We thought we were prepared for this hurricane. We thought it couldn't possibly do too much harm. It was only a Cat 1 we assured ourselves as we decided to shelter in place, riding out the storm at home, instead of evacuating. We had boarded up the back windows and stocked up on non-perishable food, water, and batteries. We'd be fine! And then Isaac decided to take his time, stall over the area, pound us with wind and rain, and move ever so slowly away.
It was 4:00PM on Tuesday when the lights went out. I was editing photos on the computer and dinner was cooking in the crockpot. Obviously I never thought we'd lose power so soon. The storm wasn't supposed to hit until the wee hours of the morning. But the wind had picked up and caused a wire to come out of the fuse on the pole outside our house. 7 families were now without power. This number would increase exponentially through the night until most of the metropolitan area of New Orleans was in the dark. Over 600,000 households would lose power in south Louisiana.
Here's what initially caused our outage:
We finished cooking dinner on the burner of our propane-fueled BBQ pit, then tried to entertain ourselves with games by candlelight. Here we are playing Chicken Foot dominoes, one of Kevin's favorites. It was going to be a long, long night.
Since the wind was blowing at the back of the house, we realized we could sit out on the front porch and be sheltered from the rain. We stood outside most of the night listening to Isaac's howling and watching transformers blow, their eerie blue-green sparks lighting up the distant skies. Every once in a while, the sound of the raging winds would scare me in, but a little later, I'd be back outside. Like watching a train wreck, I couldn't look away. Besides, there was nothing else to do in the dark, hot house but listen to the battery-powered radio give blow by blows of what I could witness myself.
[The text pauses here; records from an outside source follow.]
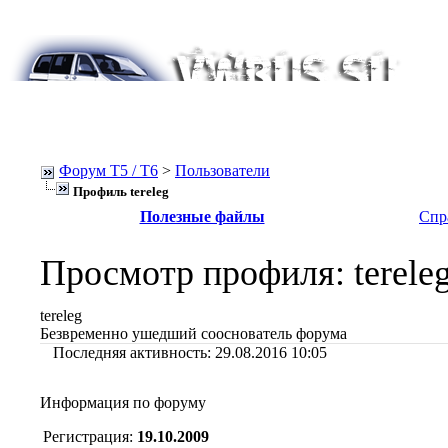
Форум Т5 / T6
>
Пользователи
Профиль tereleg
Полезные файлы
Спр
Просмотр профиля
: terele
tereleg
Безвременно ушедший сооснователь форума
Последняя активность:
29.08.2016
10:05
Информация по форуму
Регистрация:
19.10.2009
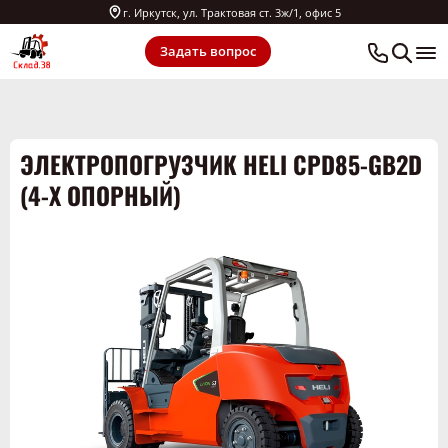
г. Иркутск, ул. Трактовая ст. 3ж/1, офис 5
Задать вопрос
ЭЛЕКТРОПОГРУЗЧИК HELI CPD85-GB2D
(4-Х ОПОРНЫЙ)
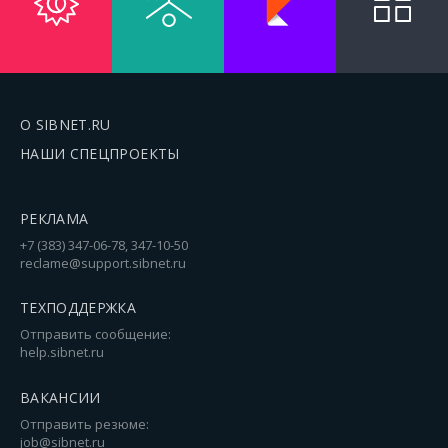
О SIBNET.RU
НАШИ СПЕЦПРОЕКТЫ
РЕКЛАМА
+7 (383) 347-06-78, 347-10-50
reclame@support.sibnet.ru
ТЕХПОДДЕРЖКА
Отправить сообщение:
help.sibnet.ru
ВАКАНСИИ
Отправить резюме:
job@sibnet.ru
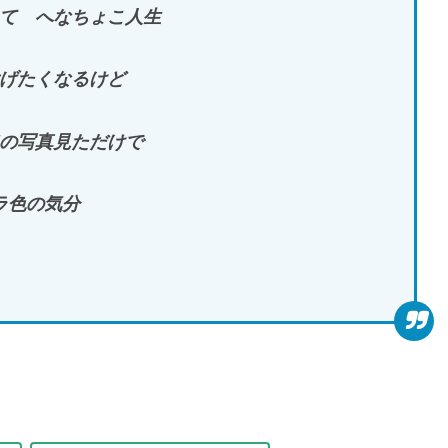
て へなちょこ人生
げたくなるけど
の写真見ただけで
ラ色の気分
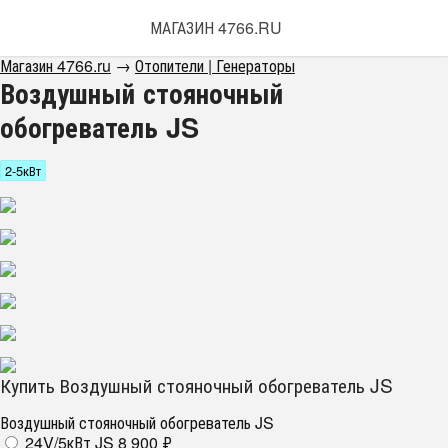
МАГАЗИН 4766.RU
Магазин 4766.ru
→
Отопители | Генераторы
Воздушный стояночный
обогреватель JS
2-5кВт
Купить Воздушный стояночный обогреватель JS
Воздушный стояночный обогреватель JS
24V/5кВт JS
8 900
₽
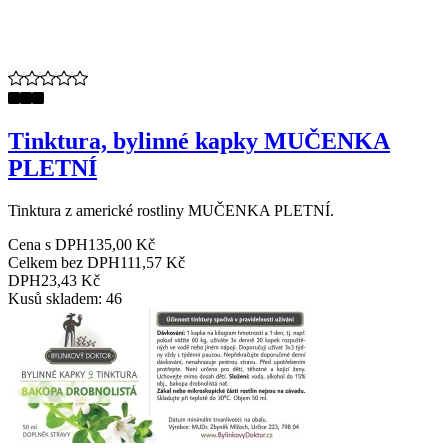
Tinktura, bylinné kapky MUČENKA
PLETNÍ
Tinktura z americké rostliny MUČENKA PLETNÍ.
Cena s DPH
135,00 Kč
Celkem bez DPH
111,57 Kč
DPH
23,43 Kč
Kusů skladem: 46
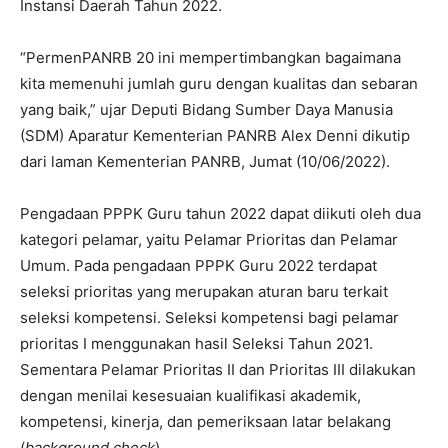
Instansi Daerah Tahun 2022.
“PermenPANRB 20 ini mempertimbangkan bagaimana
kita memenuhi jumlah guru dengan kualitas dan sebaran
yang baik,” ujar Deputi Bidang Sumber Daya Manusia
(SDM) Aparatur Kementerian PANRB Alex Denni dikutip
dari laman Kementerian PANRB, Jumat (10/06/2022).
Pengadaan PPPK Guru tahun 2022 dapat diikuti oleh dua
kategori pelamar, yaitu Pelamar Prioritas dan Pelamar
Umum. Pada pengadaan PPPK Guru 2022 terdapat
seleksi prioritas yang merupakan aturan baru terkait
seleksi kompetensi. Seleksi kompetensi bagi pelamar
prioritas I menggunakan hasil Seleksi Tahun 2021.
Sementara Pelamar Prioritas II dan Prioritas III dilakukan
dengan menilai kesesuaian kualifikasi akademik,
kompetensi, kinerja, dan pemeriksaan latar belakang
(
background check
).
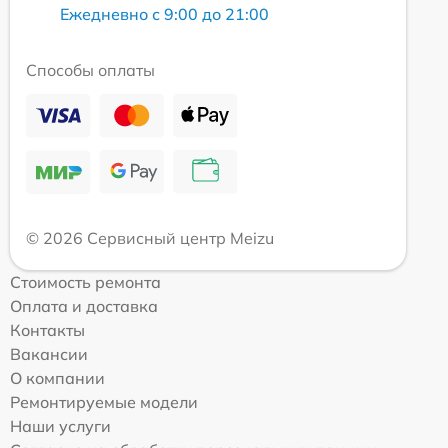
Ежедневно с 9:00 до 21:00
Способы оплаты
© 2026 Сервисный центр Meizu
Стоимость ремонта
Оплата и доставка
Контакты
Вакансии
О компании
Ремонтируемые модели
Наши услуги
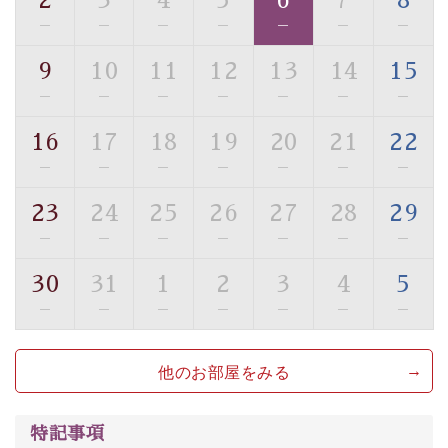
2
3
4
5
6
7
8
・館内フリーWi-Fi
—
—
—
—
—
—
—
・駐車場完備
9
10
11
12
13
14
15
・チェックイン15時、チェックアウト10時
—
—
—
—
—
—
—
【お食事】
16
17
18
19
20
21
22
・個室料亭で個室食
—
—
—
—
—
—
—
・朝食はこだわりの味噌汁をはじめとした和定食
23
24
25
26
27
28
29
【温泉】
—
—
—
—
—
—
—
自家源泉「美翠源泉」は酸化の進みが遅く新鮮で若返り
の効果が高い、極めて希有な源泉です。身も心も癒され
30
31
1
2
3
4
5
るご入浴をお愉しみください。
—
—
—
—
—
—
—
■お座敷風呂（大浴場）
温泉の成分に合わせ、防菌防カビの特殊素材の畳を使
他のお部屋をみる
用。 足元が柔らかく、そして滑りにくい畳のお風呂で
す。
※男性大浴場までのご移動には階段がございます。 予め
特記事項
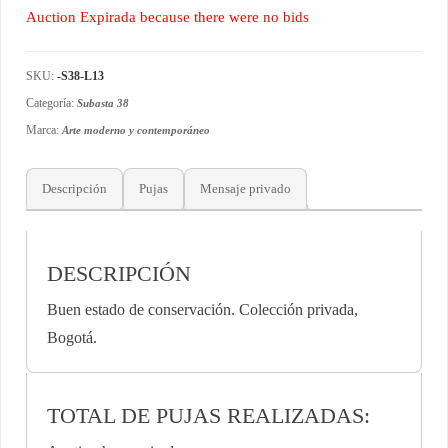
Auction Expirada because there were no bids
SKU:
-S38-L13
Categoría:
Subasta 38
Marca:
Arte moderno y contemporáneo
Descripción
Pujas
Mensaje privado
DESCRIPCIÓN
Buen estado de conservación. Colección privada,
Bogotá.
TOTAL DE PUJAS REALIZADAS:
We just had to wait out the storm.
Just before dawn, we could see one of our neighbors in the next block waving a flashlight around. A minute later, he was in his car shining headlights on his house. In the half-light of early morn, we could just make out what was concerning him. The huge oak tree in front of his house had toppled over.
A couple of days later, he would be standing outside watching a crew with a crane remove the tree from his roof.
Meanwhile, we had other worries. The rain was forecast to be several more inches and the streets were already flooding.
Although it continued to rain, we were never in a true deluge, and the water in the street went down after Brendan went outside with a rake to clear the storm drains of the branches and leaves that had fallen during the night.
From the back porch, we see that another neighbor's tree had split, but the branch just grazed the house.
Down the block however, a huge oak had crashed through the second story of another home causing significant damage. Only the horses seem unaffected.
Isaac's wind had certainly wreaked havoc. Most of the city was now in the dark and a dusk to dawn curfew was in place. Intersections were particularly dangerous.
And thus began our 123 hours without power.